Exercise brief
Reproduce the records word for word, from the beginning through the line containing "<instances>", and leave the pictures out of your answer.

[Start of Exercise inputs]

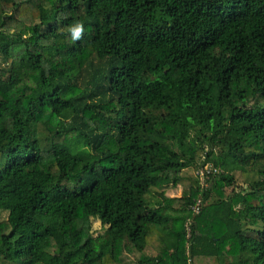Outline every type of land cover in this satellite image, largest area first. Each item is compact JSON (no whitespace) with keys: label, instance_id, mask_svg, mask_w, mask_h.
Instances as JSON below:
<instances>
[{"label":"trees","instance_id":"obj_1","mask_svg":"<svg viewBox=\"0 0 264 264\" xmlns=\"http://www.w3.org/2000/svg\"><path fill=\"white\" fill-rule=\"evenodd\" d=\"M1 161L0 264H264V0H0Z\"/></svg>","mask_w":264,"mask_h":264},{"label":"rangeland","instance_id":"obj_2","mask_svg":"<svg viewBox=\"0 0 264 264\" xmlns=\"http://www.w3.org/2000/svg\"><path fill=\"white\" fill-rule=\"evenodd\" d=\"M3 162H0V168L2 167ZM199 170V169H198ZM197 168H188L182 172V176L185 178L190 179L191 181L197 180L199 182L200 187H207V183L205 181H201V179L197 176L198 172ZM237 186H242V181L238 178V175H235ZM188 183V182H187ZM187 183L180 184L177 187H172L170 185L164 186L163 188L159 189H152L150 195L147 197V200L151 202L152 205L157 202L158 198L157 195L161 192H164L165 196L168 198H179L181 197L182 191L184 189V186L187 187ZM200 199V198H198ZM8 213L7 212H1L0 211V223H4L7 219ZM92 233L93 235H101L104 232V228L101 227L100 223L97 220H92ZM144 254L147 256H156L157 250H155L152 246H148L144 250ZM122 261L125 264H134L133 257L123 254L122 255ZM195 264H217L216 260L212 261H198Z\"/></svg>","mask_w":264,"mask_h":264},{"label":"built area","instance_id":"obj_3","mask_svg":"<svg viewBox=\"0 0 264 264\" xmlns=\"http://www.w3.org/2000/svg\"><path fill=\"white\" fill-rule=\"evenodd\" d=\"M211 173L215 174L216 170L212 169L211 167H205L198 170L197 176L201 179V181H204L206 178H208V175H210ZM200 207H201V201L200 199H198L195 202V205L191 208L193 215H197L200 212ZM187 236H189V232H187Z\"/></svg>","mask_w":264,"mask_h":264},{"label":"clouds","instance_id":"obj_4","mask_svg":"<svg viewBox=\"0 0 264 264\" xmlns=\"http://www.w3.org/2000/svg\"><path fill=\"white\" fill-rule=\"evenodd\" d=\"M80 30H81V29H78L77 32H76V35H77V36L79 35V31H80Z\"/></svg>","mask_w":264,"mask_h":264}]
</instances>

[End of Exercise inputs]

Final result
Outline every type of land cover in this satellite image, largest area first. Each item is compact JSON (no whitespace) with keys: label, instance_id, mask_svg, mask_w, mask_h.
Instances as JSON below:
<instances>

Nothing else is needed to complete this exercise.